In the second chapter, Faldistoire, “. . . the name my mother gave me for some still-obscure reason that I’ve been pondering for a while now, seeking a buried meaning, perhaps one that doesn’t exist,” offers the reader a description of the “Commercial Advantages” of Chicoutimi. The account reads like a tourist pamphlet written at the behest of the local chamber of commerce: “You can find everything in Chicoutimi, whatever you want you can get at place du Royanne, at Walmart, or at the big Canadian Tire, or at Club price . . . ” Note the specificity of the retail landscape. In a synecdochal maneuver, Chicoutimi becomes representative of the greater North American, neo-liberal, late capitalist order of which it is necessarily a part — a society ruled by idiocy and hypocrisy, and one that willingly sacrifices its children, symbolic of a livable future, to the gods of crass consumerism. Witness the horrific death of young Sylvie, reduced to ground meat by a giant snowblower while tunnelling in a pile of snow: “The blower spits out a brief jet of scarlet snow, with Sylvie pulverized inside it, onto the snow bank.” Then there’s the death of young Croustine, eaten alive by two cougars after falling, or was he pushed, into their enclosure at the Chicoutimi zoo. Whether or not these deaths are actual murders or merely accidents is never made clear, but the effect is to suggest that something both systematic and indifferent is responsible — such as an entire economic and social order.

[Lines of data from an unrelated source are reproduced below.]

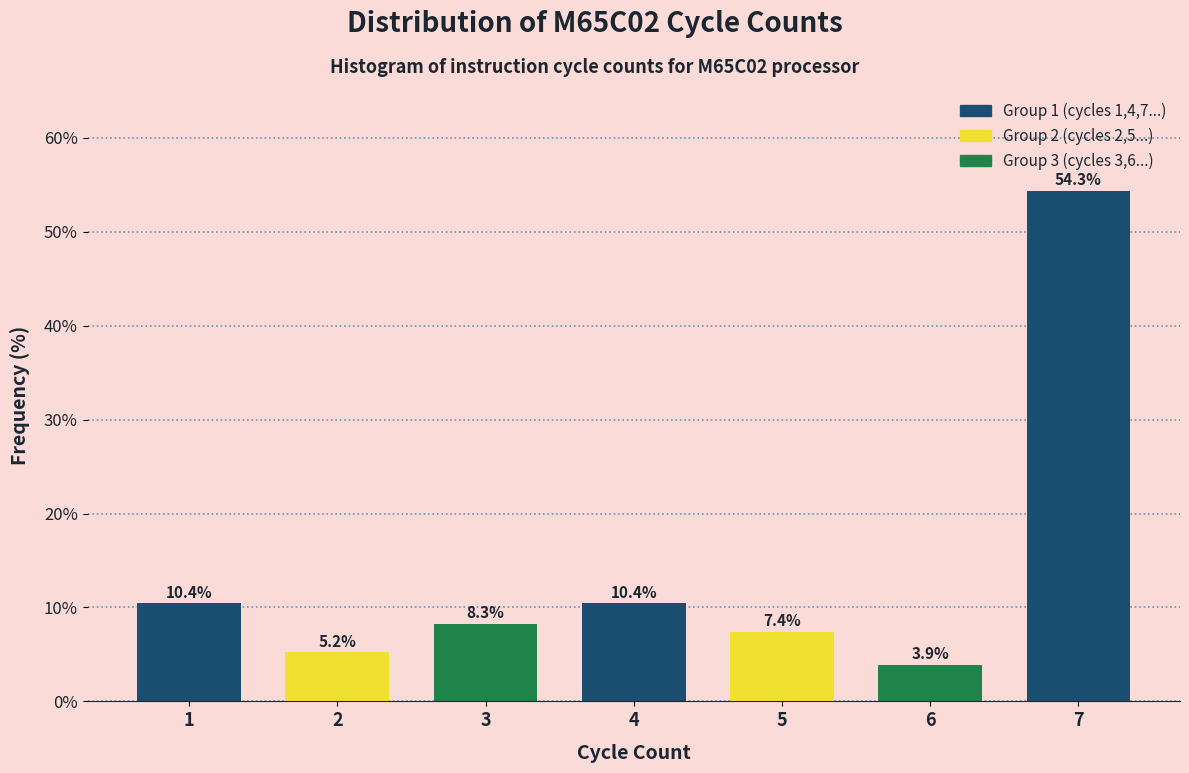

Reading left to right, list all the values displayed in this chart.

1=10.4	2=5.2	3=8.3	4=10.4	5=7.4	6=3.9	7=54.3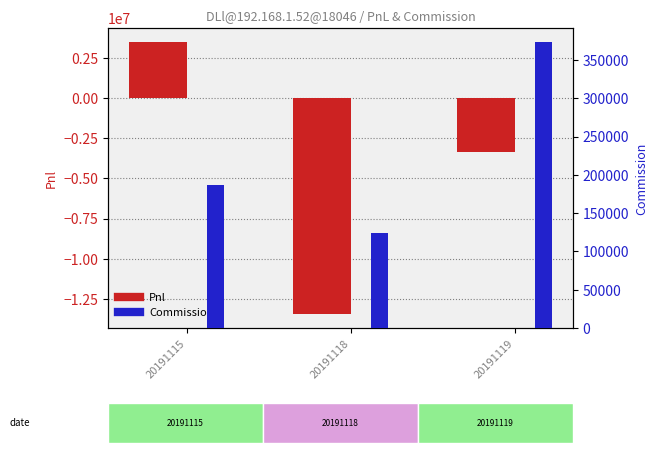

At which label does Commission first exceed 187261?

20191115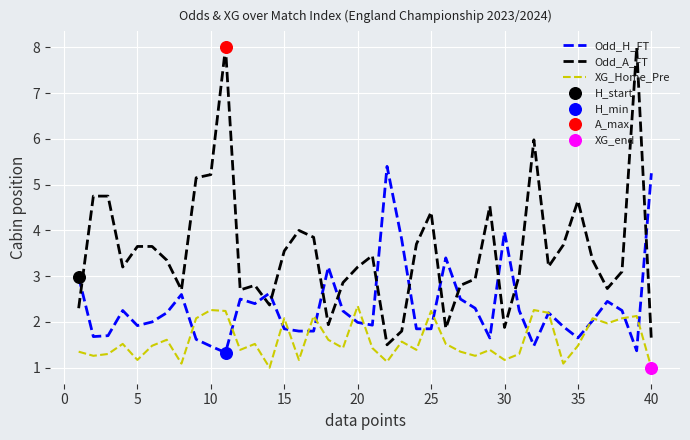

Which series has the widest spread of values?

Odd_A_FT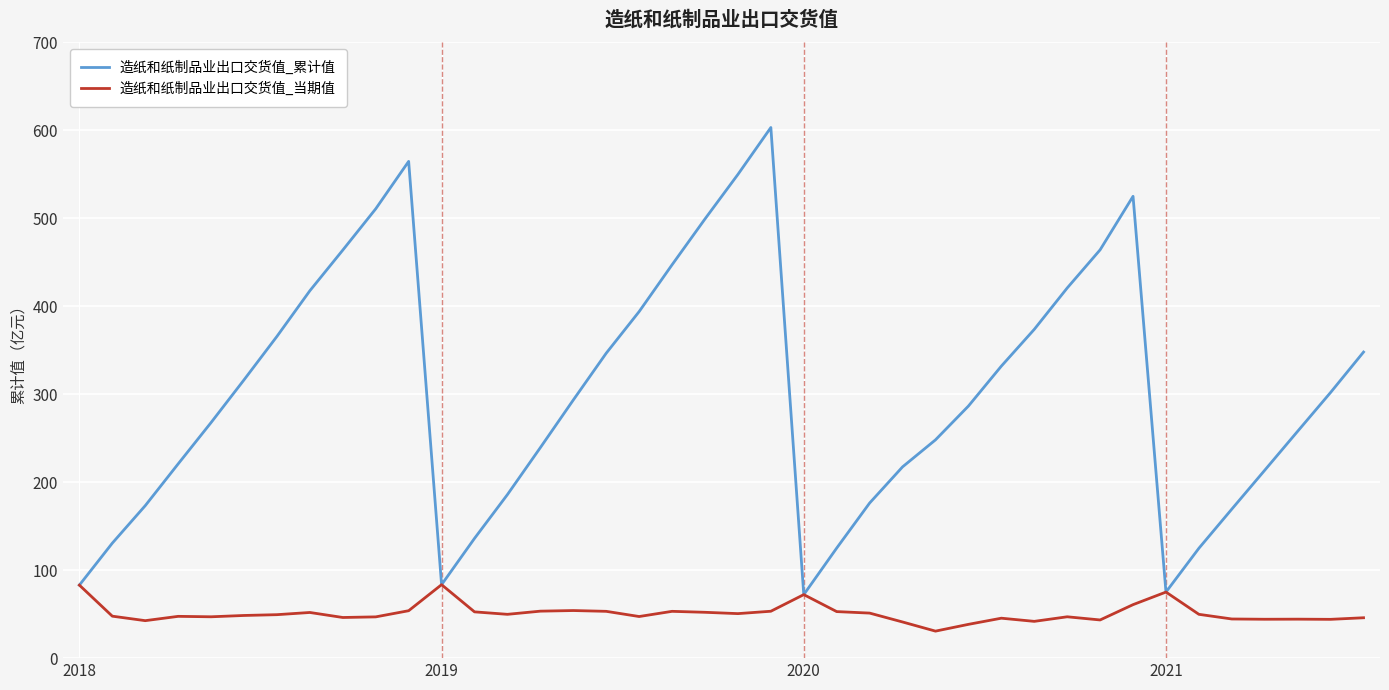

True or false: 造纸和纸制品业出口交货值_当期值 has more than 1 points higher than both neighbors.

True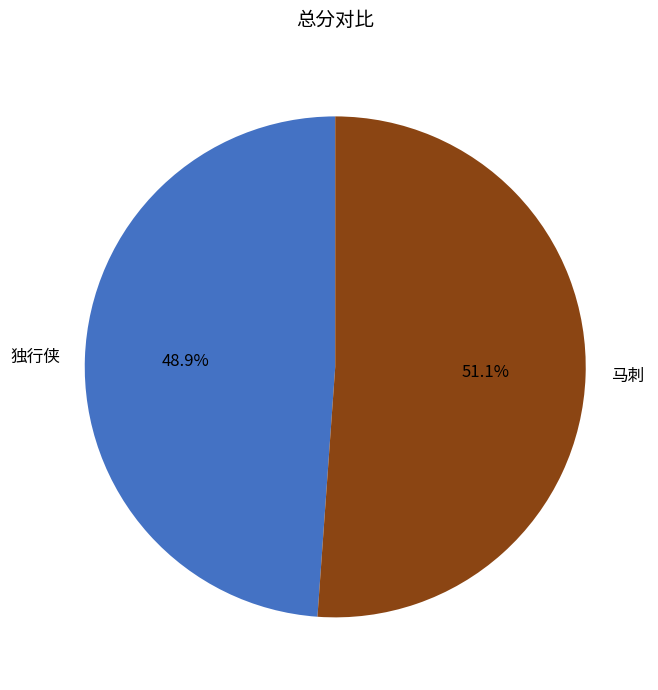

Count the number of slices in the pie.

2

As it turns out, however, this economic order will not stand: “All of Chicoutimi’s structures were built over a fault patched up with concrete and asphalt. A long, hidden fault, a flaw the inhabitants ignored, they never knew how to value the beauty of such a rupture.” The inevitability of collapse is hastened by Chicoutimi’s dead children returning from the grave to exact revenge on their parents and teachers for allowing them to be sacrificed to an indifferent economic system. “Chicoutimi shakes when the first bomb explodes. My magnificent friends, my dead children, are blowing themselves up at the four corners of the city . . . Chicoutimi rumbled seven times, great faults split the ground, and the deeps from nowhere start to engulf its hideous suburbs.”
This novel could have easily been titled You Will Kill What You Have Loved, for the author seems to be suggesting that our current modus operandi is no longer working — if it ever really worked at all — and we are witnessing its inevitable breakdown; but it is children, symbolic of the most vulnerable among us who will bear the brunt the collapse. You have been warned.